Appl Clin Inform. 2024 Mar;15(2):357-367. doi: 10.1055/a-2282-4340. Epub 2024 Mar 6.
Narrative nursing notes are a valuable resource in informatics research with unique predictive signals about patient care. The open sharing of these data, however, is appropriately constrained by rigorous regulations set by the Health Insurance Portability and Accountability Act (HIPAA) for the protection of privacy. Several models have been developed and evaluated on the open-source i2b2 dataset. A focus on the generalizability of these models with respect to nursing notes remains understudied.
The study aims to understand the generalizability of pretrained transformer models and investigate the variability of personal protected health information (PHI) distribution patterns between discharge summaries and nursing notes with a goal to inform the future design for model evaluation schema.

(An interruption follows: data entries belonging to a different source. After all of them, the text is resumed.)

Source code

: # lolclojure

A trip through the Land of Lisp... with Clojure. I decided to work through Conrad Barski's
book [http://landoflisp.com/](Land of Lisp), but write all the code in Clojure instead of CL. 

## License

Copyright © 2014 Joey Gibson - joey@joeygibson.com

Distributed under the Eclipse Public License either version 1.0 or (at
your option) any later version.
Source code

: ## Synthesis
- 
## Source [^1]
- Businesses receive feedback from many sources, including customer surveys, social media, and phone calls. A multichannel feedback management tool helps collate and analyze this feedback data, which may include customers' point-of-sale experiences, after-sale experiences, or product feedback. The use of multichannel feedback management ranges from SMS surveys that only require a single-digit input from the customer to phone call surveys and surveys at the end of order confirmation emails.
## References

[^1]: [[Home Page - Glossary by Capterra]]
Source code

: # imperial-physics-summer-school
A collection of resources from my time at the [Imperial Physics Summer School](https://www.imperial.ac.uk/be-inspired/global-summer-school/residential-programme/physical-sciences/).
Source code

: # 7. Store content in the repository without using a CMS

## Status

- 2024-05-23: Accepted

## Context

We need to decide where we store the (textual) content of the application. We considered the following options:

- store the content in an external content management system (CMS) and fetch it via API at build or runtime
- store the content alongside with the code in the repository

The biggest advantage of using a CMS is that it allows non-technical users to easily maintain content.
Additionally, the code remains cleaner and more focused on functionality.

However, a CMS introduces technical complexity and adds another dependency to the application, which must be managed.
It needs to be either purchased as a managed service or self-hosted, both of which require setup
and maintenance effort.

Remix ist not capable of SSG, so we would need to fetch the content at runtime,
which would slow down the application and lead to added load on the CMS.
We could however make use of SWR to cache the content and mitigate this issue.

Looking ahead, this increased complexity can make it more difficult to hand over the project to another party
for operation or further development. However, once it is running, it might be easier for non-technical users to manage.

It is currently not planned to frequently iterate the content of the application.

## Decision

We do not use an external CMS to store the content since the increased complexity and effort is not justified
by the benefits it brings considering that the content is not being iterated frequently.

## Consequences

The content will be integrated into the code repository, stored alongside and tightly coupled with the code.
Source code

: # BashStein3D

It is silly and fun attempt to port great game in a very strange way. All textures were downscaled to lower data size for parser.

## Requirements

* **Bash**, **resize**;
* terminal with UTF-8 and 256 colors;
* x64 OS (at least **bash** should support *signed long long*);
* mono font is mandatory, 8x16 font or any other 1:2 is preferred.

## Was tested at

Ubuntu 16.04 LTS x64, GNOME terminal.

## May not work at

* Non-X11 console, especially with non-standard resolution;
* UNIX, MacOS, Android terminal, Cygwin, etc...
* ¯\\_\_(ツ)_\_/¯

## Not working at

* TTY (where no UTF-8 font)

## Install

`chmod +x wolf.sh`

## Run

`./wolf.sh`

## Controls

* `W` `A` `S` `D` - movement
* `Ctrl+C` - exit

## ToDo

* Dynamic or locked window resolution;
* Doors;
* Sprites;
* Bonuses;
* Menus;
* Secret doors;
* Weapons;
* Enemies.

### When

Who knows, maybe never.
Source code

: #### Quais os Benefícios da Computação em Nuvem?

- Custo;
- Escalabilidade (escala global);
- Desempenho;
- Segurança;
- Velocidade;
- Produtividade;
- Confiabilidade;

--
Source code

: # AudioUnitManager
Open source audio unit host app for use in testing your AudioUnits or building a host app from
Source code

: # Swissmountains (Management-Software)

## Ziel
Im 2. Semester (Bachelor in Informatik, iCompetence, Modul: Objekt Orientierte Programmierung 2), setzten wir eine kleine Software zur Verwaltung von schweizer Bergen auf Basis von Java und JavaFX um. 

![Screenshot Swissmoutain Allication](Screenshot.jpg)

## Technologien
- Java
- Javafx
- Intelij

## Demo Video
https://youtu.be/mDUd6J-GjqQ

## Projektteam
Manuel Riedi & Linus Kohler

Two pretrained transformer models (RoBERTa, ClinicalBERT) fine-tuned on i2b2 2014 discharge summaries were evaluated on our data inpatient nursing notes and compared with the baseline performance. Statistical testing was deployed to assess differences in PHI distribution across discharge summaries and nursing notes.

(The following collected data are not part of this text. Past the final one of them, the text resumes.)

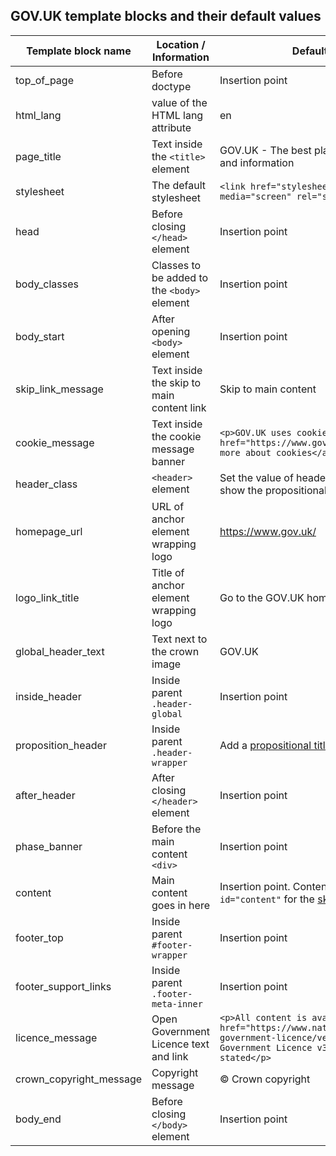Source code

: ## GOV.UK template blocks and their default values

| Template block name       |  Location / Information                         |   Default template values
|---                        |---                                              |---
| top_of_page               | Before doctype                                  | Insertion point
| html_lang                 | value of the HTML lang attribute                | en
| page_title                | Text inside the `<title>` element               | GOV.UK - The best place to find government services and information
| stylesheet                | The default stylesheet                          | `<link href="stylesheets/govuk-frontend.css" media="screen" rel="stylesheet" />`
| head                      | Before closing `</head>` element                | Insertion point
| body_classes              | Classes to be added to the `<body>` element     | Insertion point
| body_start                | After opening `<body>` element                  | Insertion point
| skip_link_message         | Text inside the skip to main content link       | Skip to main content
| cookie_message            | Text inside the cookie message banner           | `<p>GOV.UK uses cookies to make the site simpler. <a href="https://www.gov.uk/help/cookies">Find out more about cookies</a></p>`
| header_class              | `<header>` element                              | Set the value of header_class to [with-proposition](https://github.com/alphagov/govuk_template/blob/master/docs/usage.md#propositional-title-and-navigation) to show the propositional navigation
| homepage_url              | URL of anchor element wrapping logo             | https://www.gov.uk/
| logo_link_title           | Title of anchor element wrapping logo           | Go to the GOV.UK homepage
| global_header_text        | Text next to the crown image                    | GOV.UK
| inside_header             | Inside parent `.header-global`                  | Insertion point
| proposition_header        | Inside parent `.header-wrapper`                 | Add a [propositional title and navigation links](https://github.com/alphagov/govuk_template/blob/master/docs/usage.md#propositional-title-and-navigation)
| after_header              | After closing `</header>` element               | Insertion point
| phase_banner              | Before the main content `<div>`                 | Insertion point
| content                   | Main content goes in here                       | Insertion point. Content must be wrapped with `id="content"` for the [skiplink to work](docs/usage.md#skip-link).
| footer_top                | Inside parent `#footer-wrapper`                 | Insertion point
| footer_support_links      | Inside parent `.footer-meta-inner`              | Insertion point
| licence_message           | Open Government Licence text and link           | `<p>All content is available under the <a href="https://www.nationalarchives.gov.uk/doc/open-government-licence/version/3/" rel="license">Open Government Licence v3.0</a>, except where otherwise stated</p>`
| crown_copyright_message   | Copyright message                               | © Crown copyright
| body_end                  | Before closing `</body>` element                | Insertion point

RoBERTa achieved the optimal performance when tested on an external source of data, with an F1 score of 0.887 across PHI categories and 0.932 in the PHI binary task. Overall, discharge summaries contained a higher number of PHI instances and categories of PHI compared with inpatient nursing notes.
The study investigated the applicability of two pretrained transformers on inpatient nursing notes and examined the distinctions between nursing notes and discharge summaries concerning the utilization of personal PHI. Discharge summaries presented a greater quantity of PHI instances and types when compared with narrative nursing notes, but narrative nursing notes exhibited more diversity in the types of PHI present, with some pertaining to patient's personal life. The insights obtained from the research help improve the design and selection of algorithms, as well as contribute to the development of suitable performance thresholds for PHI.
叙事护理记录是信息学研究中的宝贵资源,具有独特的预测患者护理的信号。然而,由于《健康保险流通与责任法案》(HIPAA)对隐私保护的严格规定,这些数据的开放共享受到了适当的限制。已经在开源 i2b2 数据集上开发和评估了几种模型。然而,这些模型在护理记录方面的通用性仍然研究不足。
本研究旨在了解预训练的转换器模型的通用性,并研究出院小结和护理记录之间个人保护健康信息(PHI)分布模式的可变性,旨在为未来的模型评估方案设计提供信息。
对 i2b2 2014 年出院小结进行微调的两个预训练的转换器模型(RoBERTa、ClinicalBERT)在我们的数据住院护理记录上进行了评估,并与基线性能进行了比较。统计测试被用来评估 PHI 分布在出院小结和护理记录之间的差异。
当在外部数据源上进行测试时,RoBERTa 达到了最佳性能,在 PHI 类别上的 F1 分数为 0.887,在 PHI 二进制任务中的分数为 0.932。总体而言,与住院护理记录相比,出院小结包含更多的 PHI 实例和 PHI 类别。
本研究调查了两种预训练的转换器在住院护理记录上的适用性,并研究了护理记录和出院小结在个人 PHI 使用方面的区别。与叙事护理记录相比,出院小结呈现出更多的 PHI 实例和类型,但叙事护理记录在存在的 PHI 类型上表现出更多的多样性,其中一些与患者的个人生活有关。研究获得的见解有助于改进算法的设计和选择,并为 PHI 的适当性能阈值的制定做出贡献。